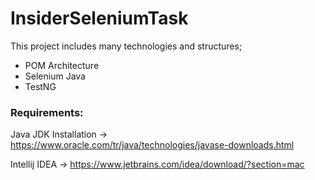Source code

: # InsiderSeleniumTask


This project includes many technologies and structures;

- POM Architecture
- Selenium Java
- TestNG



### Requirements:

Java JDK Installation -> https://www.oracle.com/tr/java/technologies/javase-downloads.html

Intellij IDEA -> https://www.jetbrains.com/idea/download/?section=mac


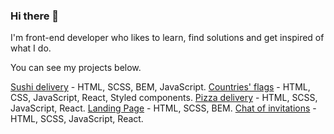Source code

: ### Hi there 👋

I'm front-end developer who likes to learn, find solutions and get inspired of what I do. 

You can see my projects below.

[Sushi delivery](https://yuliiatsova.github.io/RollsFamily-project/) - HTML, SCSS, BEM, JavaScript.
[Countries' flags](https://yuliiatsova.github.io/React-project-countries/) - HTML, CSS, JavaScript, React, Styled components.
[Pizza delivery](https://yuliiatsova.github.io/pizza-project-react) - HTML, SCSS, JavaScript, React.
[Landing Page](https://yuliiatsova.github.io/Landing-page-1/) - HTML, SCSS, BEM.
[Chat of invitations](https://yuliiatsova.github.io/Chat-small-project-react/) - HTML, SCSS, JavaScript, React.
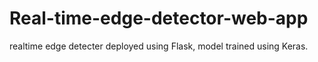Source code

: # Real-time-edge-detector-web-app
realtime edge detecter deployed using Flask, model trained using Keras. 
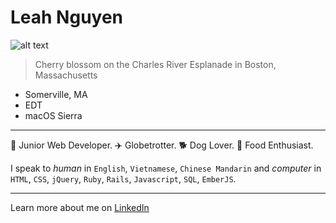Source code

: # Leah Nguyen
![alt text](https://lh3.googleusercontent.com/po3H9HmOQ10ijiyyhM2UPnnBNLHoRea5igWdZx7i6WqkiPAb_aiQafdhJJN-NNp9ip1cgKPsBK3S0qrZbSCSIsgq6CsRZ5c64cAL12yNX2k9HghDTMIm_aQU06U2vpXbHTu9VudM8OlcZeCL7rpcWlUnmkG-V2MI3oSUI77ahypEvKIloxnY7q0f98DyZ3VM3xFNM0xbEjmMJowrRq19X27Hmw9c4dUF0si9FDQuTWje7sUnTEYtMVdlS6fUa7I19cXlZQJgzAv8jWYegUx7j2EuRJ92yLrQxOGjeigbRQClix91ZA9ldz6nru33TiVMLz6zTPeNfKutTPGExiW6RASrFZ7Pp984taDIUHkK7vLjKOj0Be0S4RqiLsc-XDYSEOGSFJQKTbwqw3Wi3g_FZGWjDSGNAATkc2jUkPdHf7FaCNM3Sx2d9lD9mgwEr81hXpps5NH_ohjSTEtW5EceBla4yN2pbUaxyvEWdmjyi0BkmRuILFy3U-BhSSme2Q_6B5RUSVi2U7A-Mi3u5KZWTqnX8oqv-gHsDO2_sbWwctxy1xj1B37I1sIQXTUKu8-DduzJfVSmH3Vf6MsNf9Z_mE_9CWJWwURrhIzYlwEm=w2070-h1552-no)
> Cherry blossom on the Charles River Esplanade in Boston, Massachusetts 
* Somerville, MA
* EDT
* macOS Sierra
---
:rainbow: Junior Web Developer. :airplane: Globetrotter. :dog2: Dog Lover. :ramen: Food Enthusiast. 

I speak to _human_  in `English`, `Vietnamese`, `Chinese Mandarin` and *computer* in `HTML`, `CSS`, `jQuery`, `Ruby`, `Rails`, `Javascript`, `SQL`, `EmberJS`.

---
Learn more about me on [LinkedIn](https://www.linkedin.com/in/leahphuongnguyen/)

Task statement: Looking at the records above, how many lines have the word "edge" in them? State the number only.

Problem solution: 2